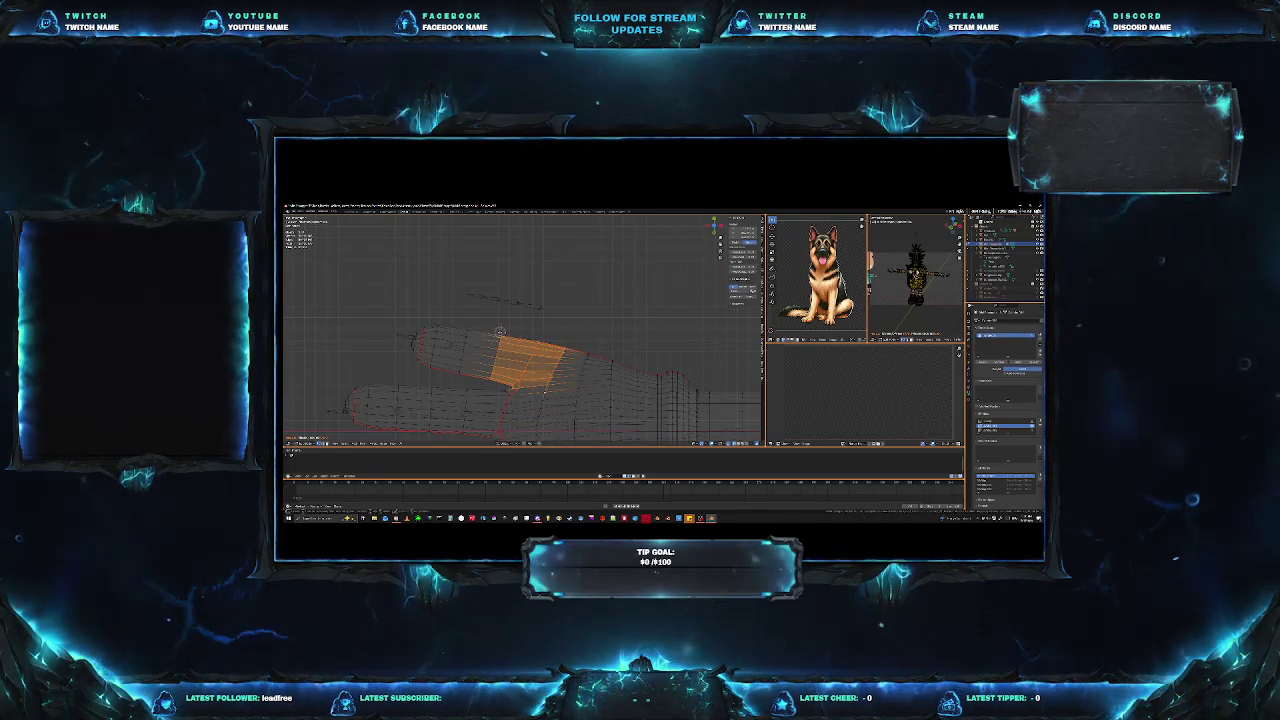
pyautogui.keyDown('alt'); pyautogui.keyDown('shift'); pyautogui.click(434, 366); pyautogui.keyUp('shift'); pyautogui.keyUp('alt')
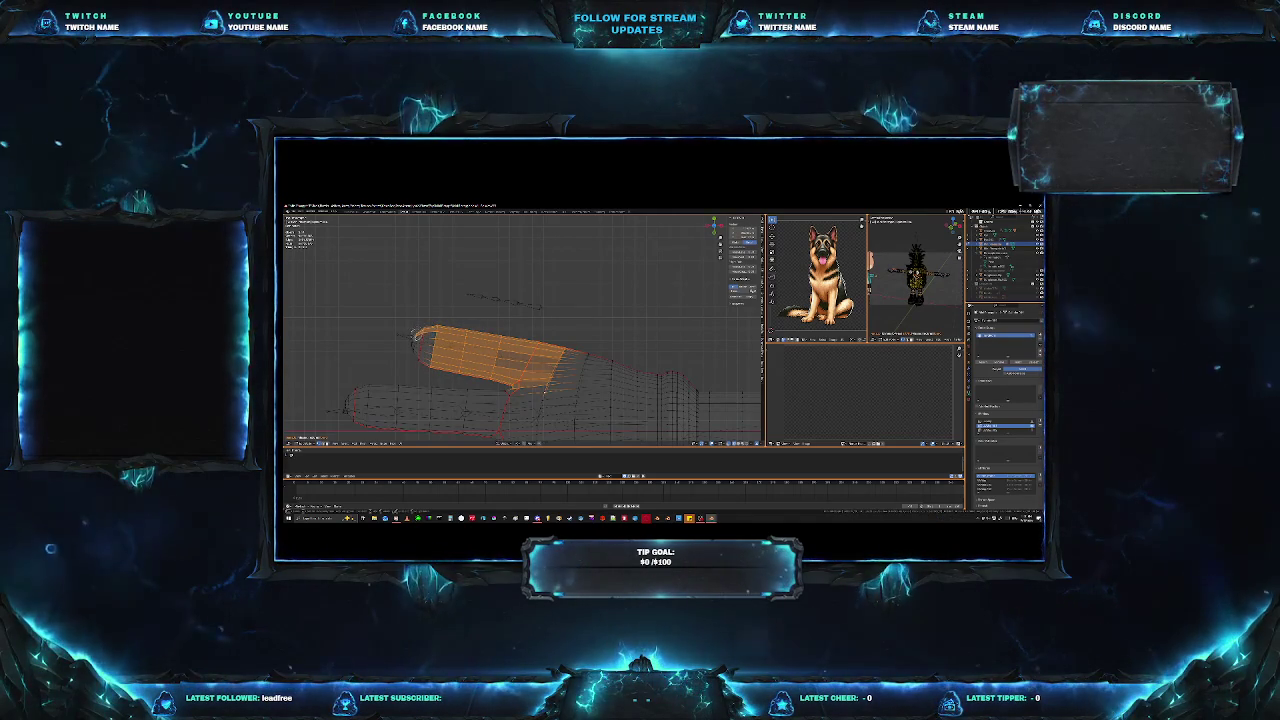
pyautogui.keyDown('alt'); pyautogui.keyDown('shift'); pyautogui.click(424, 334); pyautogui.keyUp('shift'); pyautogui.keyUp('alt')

========================

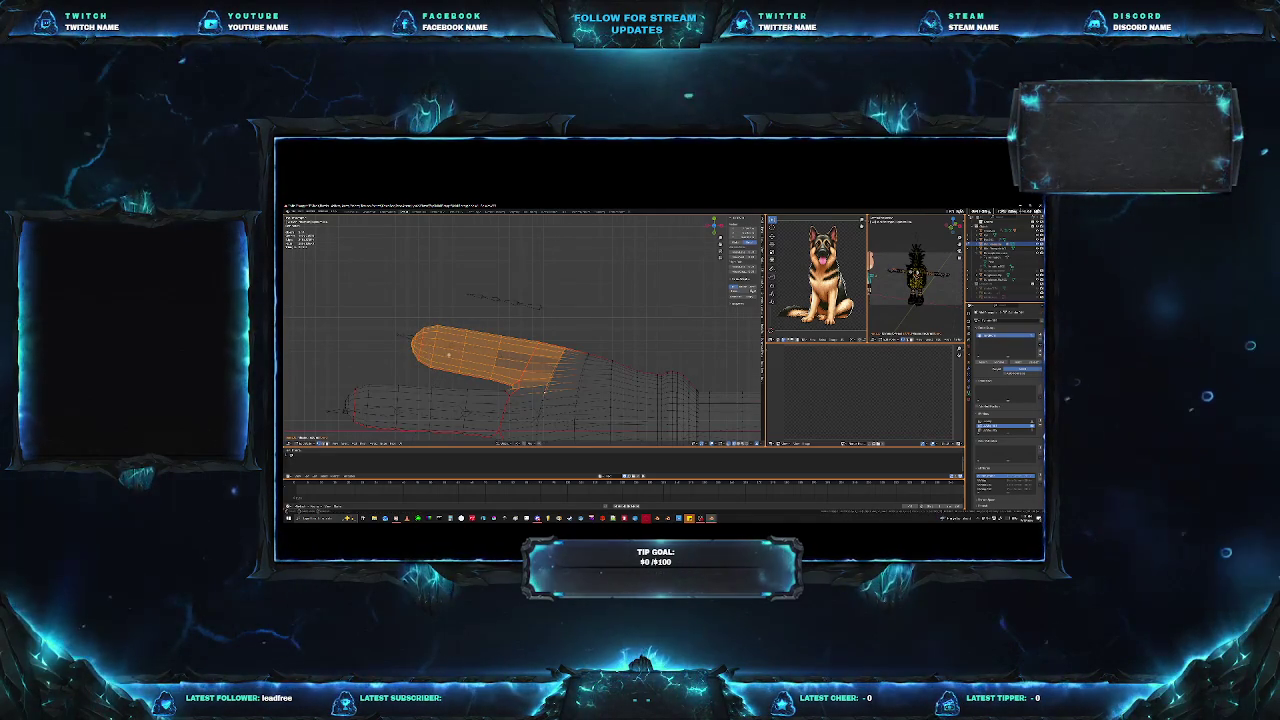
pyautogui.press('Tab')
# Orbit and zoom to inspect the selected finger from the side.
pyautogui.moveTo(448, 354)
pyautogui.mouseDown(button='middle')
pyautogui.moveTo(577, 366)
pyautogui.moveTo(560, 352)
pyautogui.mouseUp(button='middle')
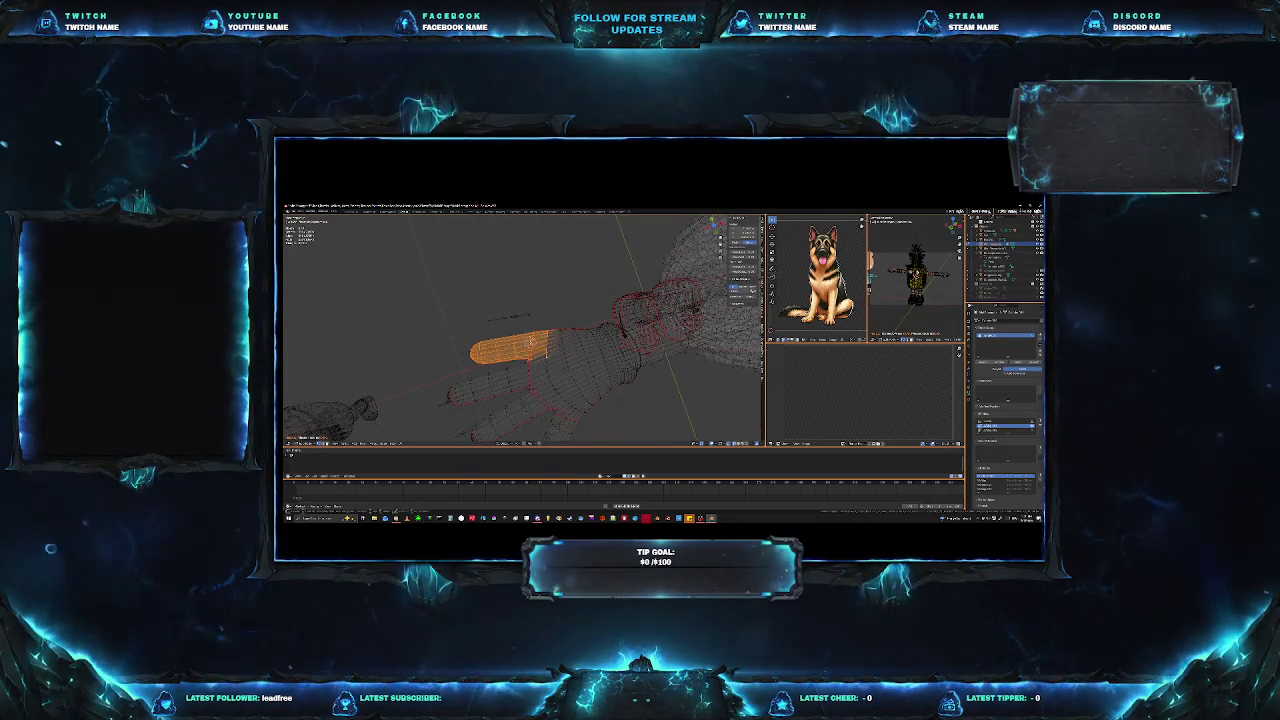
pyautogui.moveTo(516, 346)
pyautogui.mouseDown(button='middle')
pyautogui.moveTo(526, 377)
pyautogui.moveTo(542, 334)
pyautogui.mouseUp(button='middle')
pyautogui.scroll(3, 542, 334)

========================

◆ Task to complete: Look over the material above and report each line holding "click".

◆ Expected output:
pyautogui.keyDown('alt'); pyautogui.keyDown('shift'); pyautogui.click(434, 366); pyautogui.keyUp('shift'); pyautogui.keyUp('alt')
pyautogui.keyDown('alt'); pyautogui.keyDown('shift'); pyautogui.click(424, 334); pyautogui.keyUp('shift'); pyautogui.keyUp('alt')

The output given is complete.